- Festival release poster
- Directed by: Nadir Sarıbacak Samy Pioneer (Selman)
- Written by: Nadir Sarıbacak Ayhan Hulagu
- Produced by: Mehmet Tözün Kenan Baysal Ender Zirekoğlu
- Starring: Nadir Sarıbacak Abraham Taylor Faysal Ahmed Ziad Alezabi Salem Hadeed Emine Bayındır Sare Aydoğan Ayhan Hulagu
- Cinematography: Lasse Ulvedal Tolbøll, DFF
- Edited by: Samy Pioneer
- Music by: Ichika Kanagawa
- Production companies: Roaring Cat Films ArtVertora Production
- Release date: October 3, 2025 (VIFF);
- Running time: 100 minutes
- Country: United States
- Languages: English Turkish

= Gazelle (film) =

2025 American independent drama film

Gazelle is a 2025 American independent drama film directed by Nadir Sarıbacak and Samy Pioneer in their feature directorial debuts. Written by Sarıbacak and Ayhan Hulagu, the film stars Sarıbacak as Yakup, a Turkish music teacher who migrates to New York following political unrest in Turkey and struggles to reunite with his family.

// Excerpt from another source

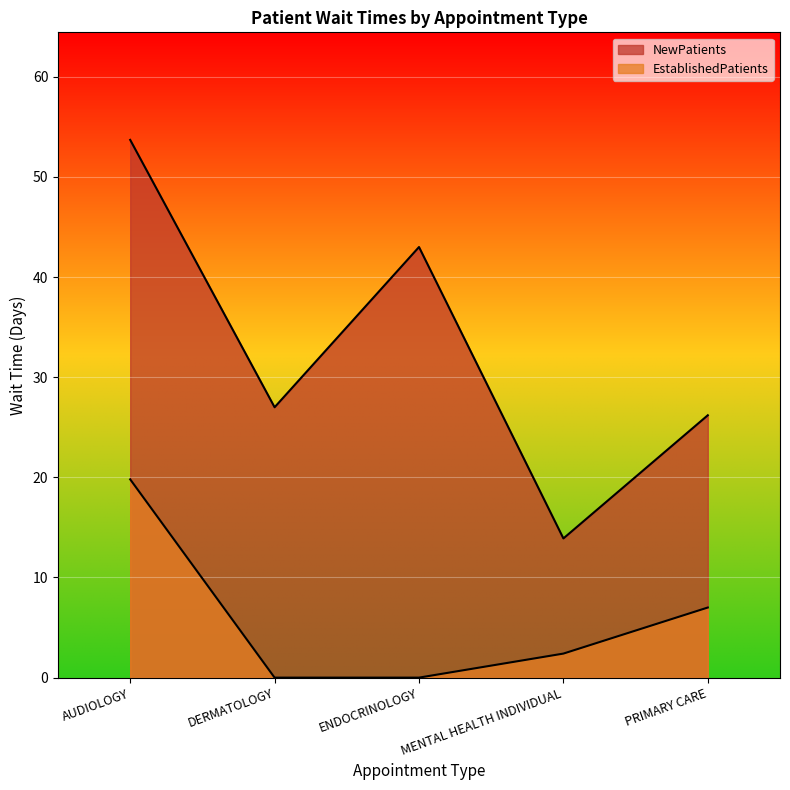

How many data points does each series have?

5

The film premiered at the 2025 Vancouver International Film Festival in the Vanguard section and later screened at the 2025 Chicago International Film Festival.

== Plot ==
Yakup, a music teacher from Turkey, relocates to New York after political turmoil forces him into exile. Living alone and undocumented, he attempts to bring his wife Ayşe and daughter Neşe to the United States. When legal options stall, Yakup faces a moral dilemma that places increasing strain on his mental health and family ties.

== Cast ==
- Nadir Sarıbacak as Yakup
- Abraham Taylor as Hakim
- Faysal Ahmed as Ahmed
- Ziad Alezabi as Omar
- Salem Hadeed as Ammi
- Emine Bayındır as Ayşe
- Sare Aydoğan as Neşe
- Ayhan Hulagu as Adem

== Production ==
Gazelle was produced by Roaring Cat Films in association with ArtVertora Production. Cinematography was handled by Lasse Ulvedal Tolbøll, DFF, with editing by Samy Pioneer and original score by Ichika Kanagawa.

== Release ==
The film had its world premiere on October 3, 2025, at the Vancouver International Film Festival Vanguard section.
Its U.S. premiere followed at the Chicago International Film Festival on October 15, 2025.

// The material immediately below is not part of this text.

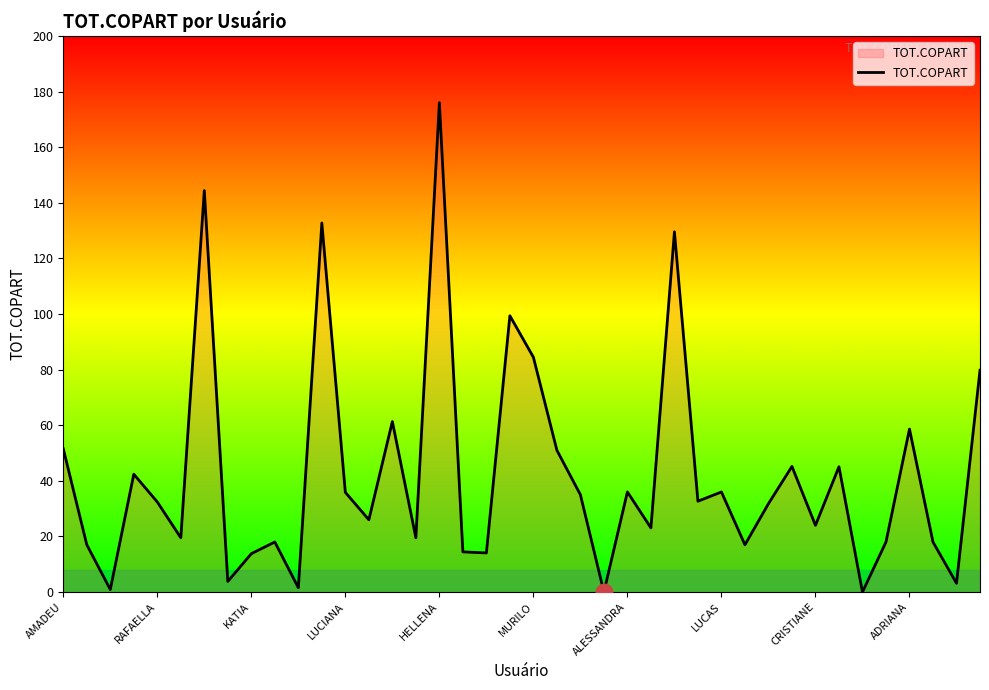

Count the number of values greater than 32.

20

The film was later selected for the 2026 edition of Dances With Films: New York, which took place from January 15 to 18, 2026.

Following its screening at Dances With Films: New York, Gazelle won the Industry Choice Award for films over 40 minutes.

In early 2026, the film was selected for the Sedona International Film Festival, which ran from February 21 to March 1, 2026, as part of its 32nd annual lineup.

== Reception ==
Gazelle received generally positive reviews from film critics, with particular praise directed at its lead performance and its restrained depiction of the immigrant experience.

Writing for Film Threat, Chris Gore described the film as “a restrained and empathetic refugee drama.”

In Pancouver, Adrian Mack praised Nadir Sarıbacak’s portrayal of Yakup, calling it “compelling from start to finish.”

Coverage in the Chicago Sun-Times included the film among notable selections at the 2025 Chicago International Film Festival.

Reviewing the film after its Dances With Films: New York screening, The Black C.A.P.E. emphasized its depiction of systemic obstacles faced by immigrants in the United States.

== Accolades ==
Gazelle received the VIFF Vanguard Audience Award at the 2025 Vancouver International Film Festival.

At the 2026 edition of Dances With Films: New York, the film won the Industry Choice Award for films over 40 minutes.